WHAT IS BEING ASKED:
As the answer, give a copy of each line below that includes the word "find".
========
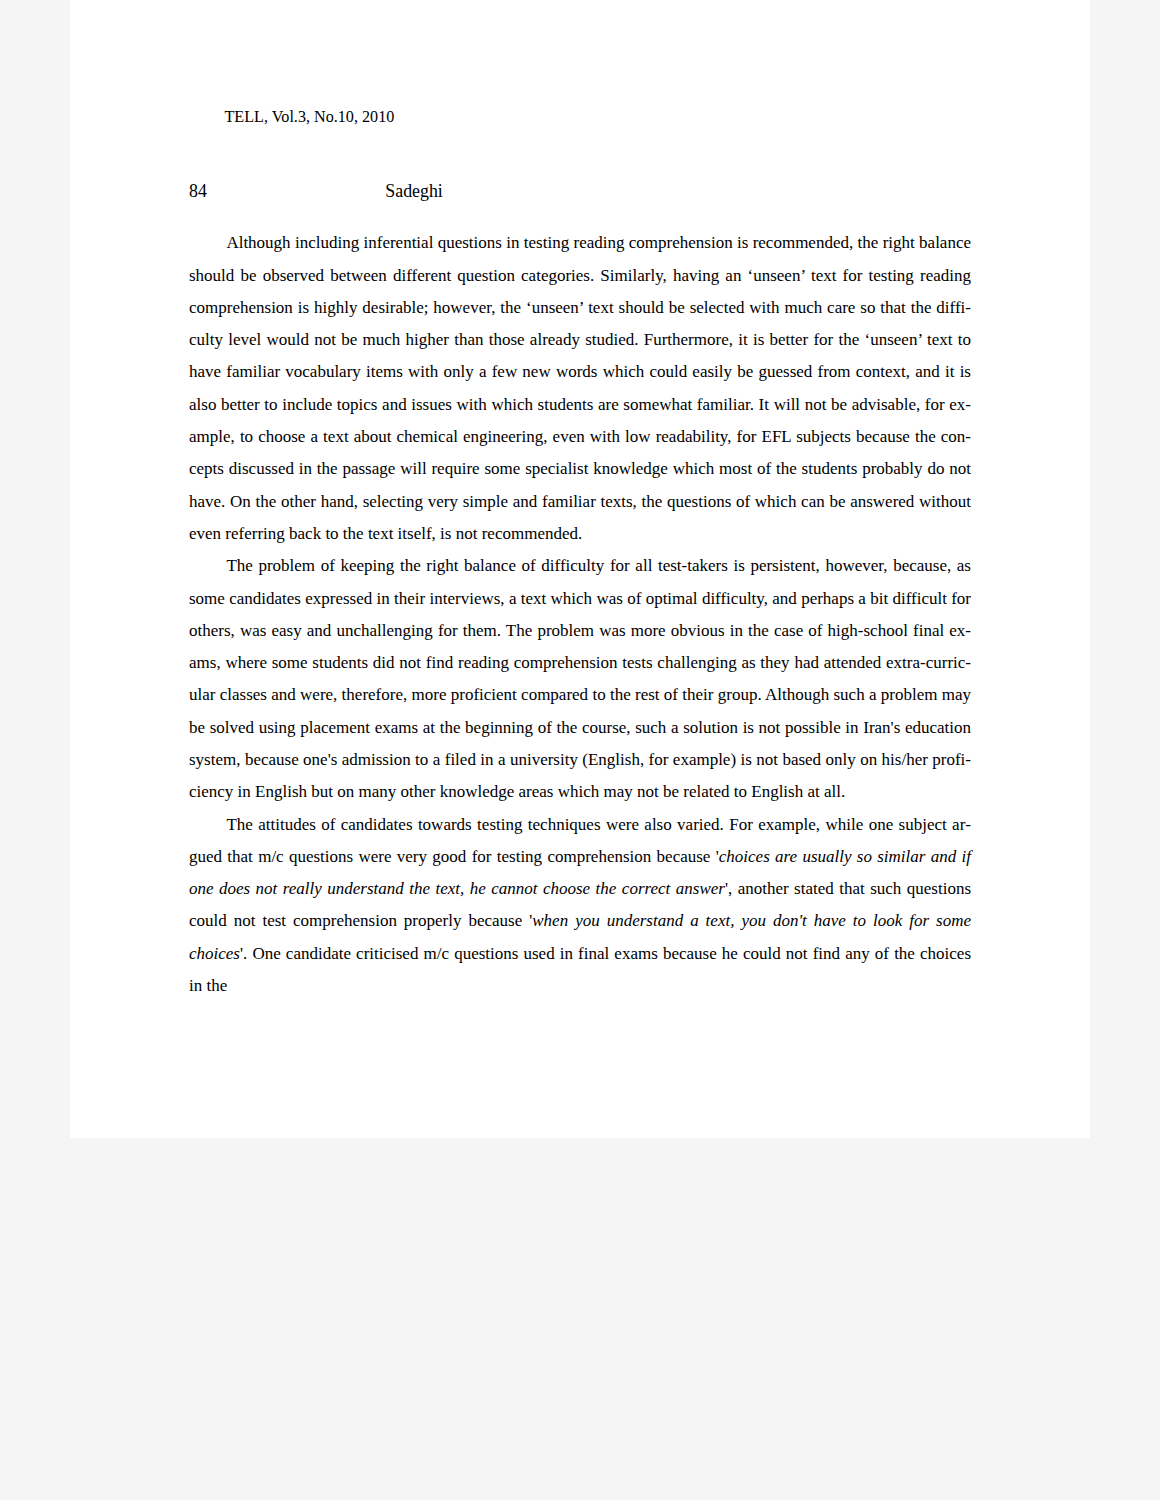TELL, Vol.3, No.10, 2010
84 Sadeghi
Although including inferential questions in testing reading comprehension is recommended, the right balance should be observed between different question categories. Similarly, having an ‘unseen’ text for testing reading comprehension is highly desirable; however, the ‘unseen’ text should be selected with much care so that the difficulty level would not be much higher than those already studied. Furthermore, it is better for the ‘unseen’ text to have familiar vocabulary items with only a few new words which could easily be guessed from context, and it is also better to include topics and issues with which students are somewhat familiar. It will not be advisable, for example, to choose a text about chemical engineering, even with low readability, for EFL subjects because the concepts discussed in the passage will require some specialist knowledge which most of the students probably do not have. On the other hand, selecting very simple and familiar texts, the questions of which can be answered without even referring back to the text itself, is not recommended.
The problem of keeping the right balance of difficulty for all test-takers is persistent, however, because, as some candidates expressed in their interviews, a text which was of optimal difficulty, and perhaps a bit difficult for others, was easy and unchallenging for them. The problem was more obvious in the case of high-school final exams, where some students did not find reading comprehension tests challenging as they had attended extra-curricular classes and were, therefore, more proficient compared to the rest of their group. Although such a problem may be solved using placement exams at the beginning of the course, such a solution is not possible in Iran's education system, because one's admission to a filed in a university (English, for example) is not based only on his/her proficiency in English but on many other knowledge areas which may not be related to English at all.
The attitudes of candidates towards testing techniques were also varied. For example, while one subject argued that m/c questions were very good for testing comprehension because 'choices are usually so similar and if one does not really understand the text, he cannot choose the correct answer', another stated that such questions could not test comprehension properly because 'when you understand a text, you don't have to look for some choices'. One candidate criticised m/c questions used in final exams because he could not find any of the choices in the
========
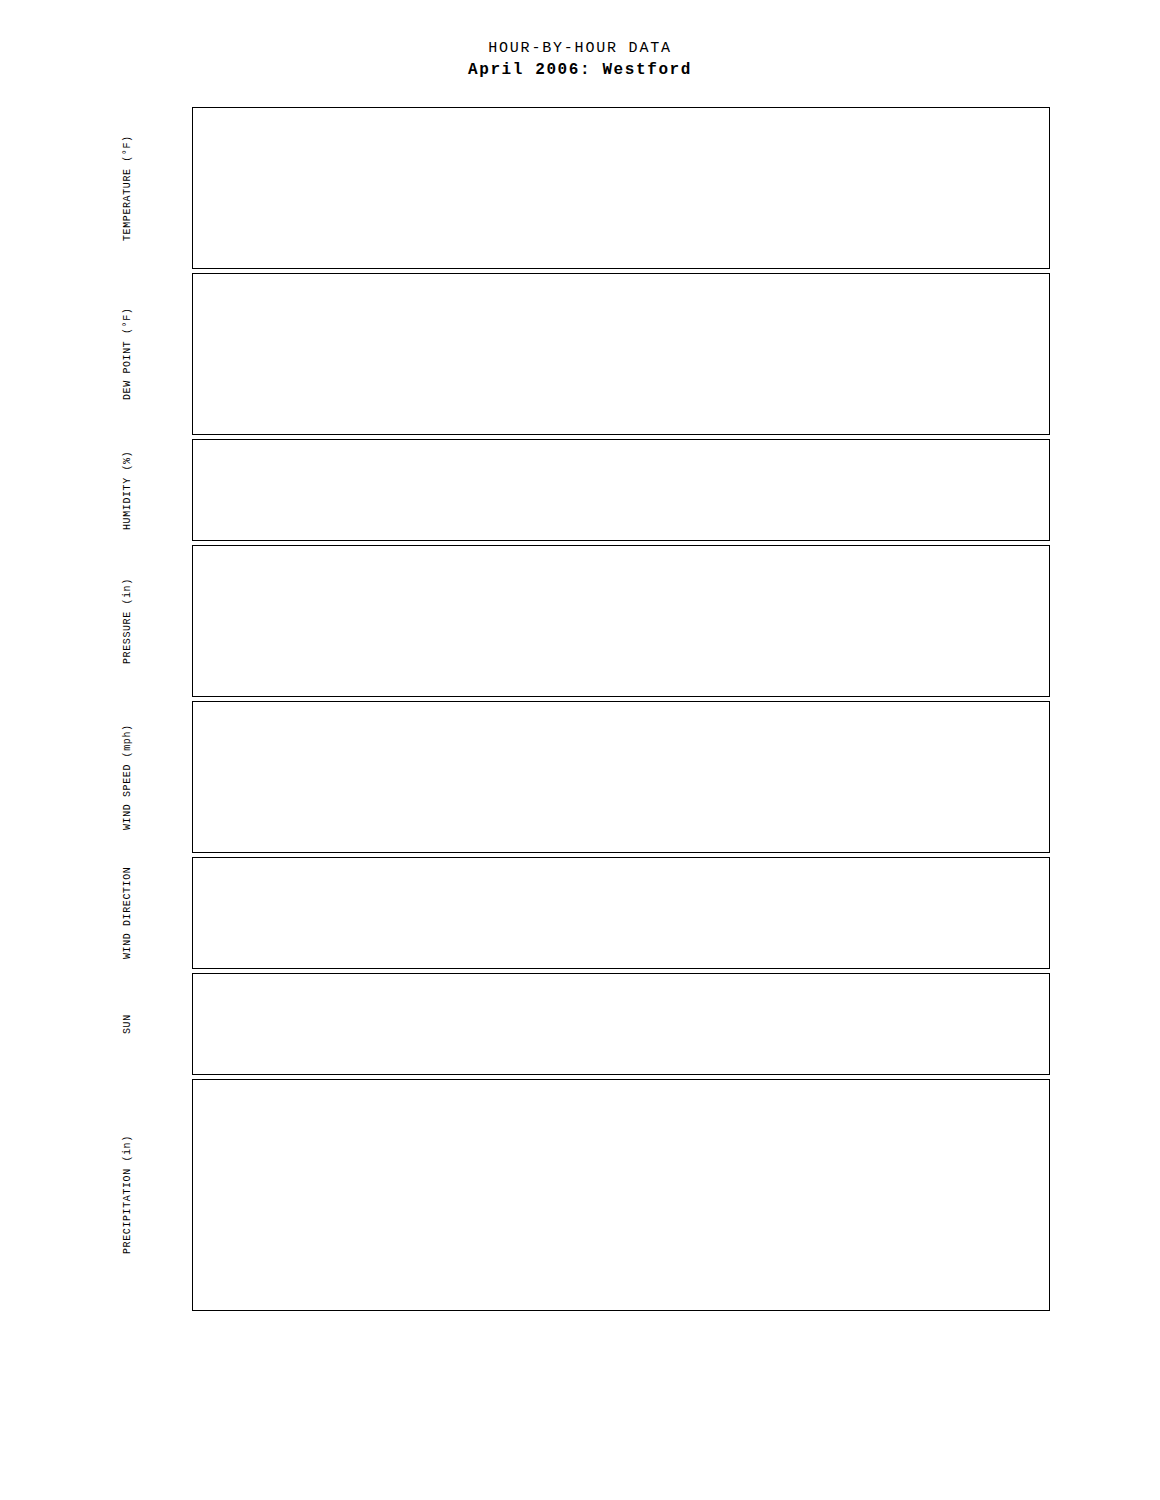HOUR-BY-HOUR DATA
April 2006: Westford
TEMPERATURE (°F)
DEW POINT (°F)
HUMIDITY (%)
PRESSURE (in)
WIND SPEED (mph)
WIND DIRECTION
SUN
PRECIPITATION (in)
========
TASK ANSWER:
The problem of keeping the right balance of difficulty for all test-takers is persistent, however, because, as some candidates expressed in their interviews, a text which was of optimal difficulty, and perhaps a bit difficult for others, was easy and unchallenging for them. The problem was more obvious in the case of high-school final exams, where some students did not find reading comprehension tests challenging as they had attended extra-curricular classes and were, therefore, more proficient compared to the rest of their group. Although such a problem may be solved using placement exams at the beginning of the course, such a solution is not possible in Iran's education system, because one's admission to a filed in a university (English, for example) is not based only on his/her proficiency in English but on many other knowledge areas which may not be related to English at all.
The attitudes of candidates towards testing techniques were also varied. For example, while one subject argued that m/c questions were very good for testing comprehension because 'choices are usually so similar and if one does not really understand the text, he cannot choose the correct answer', another stated that such questions could not test comprehension properly because 'when you understand a text, you don't have to look for some choices'. One candidate criticised m/c questions used in final exams because he could not find any of the choices in the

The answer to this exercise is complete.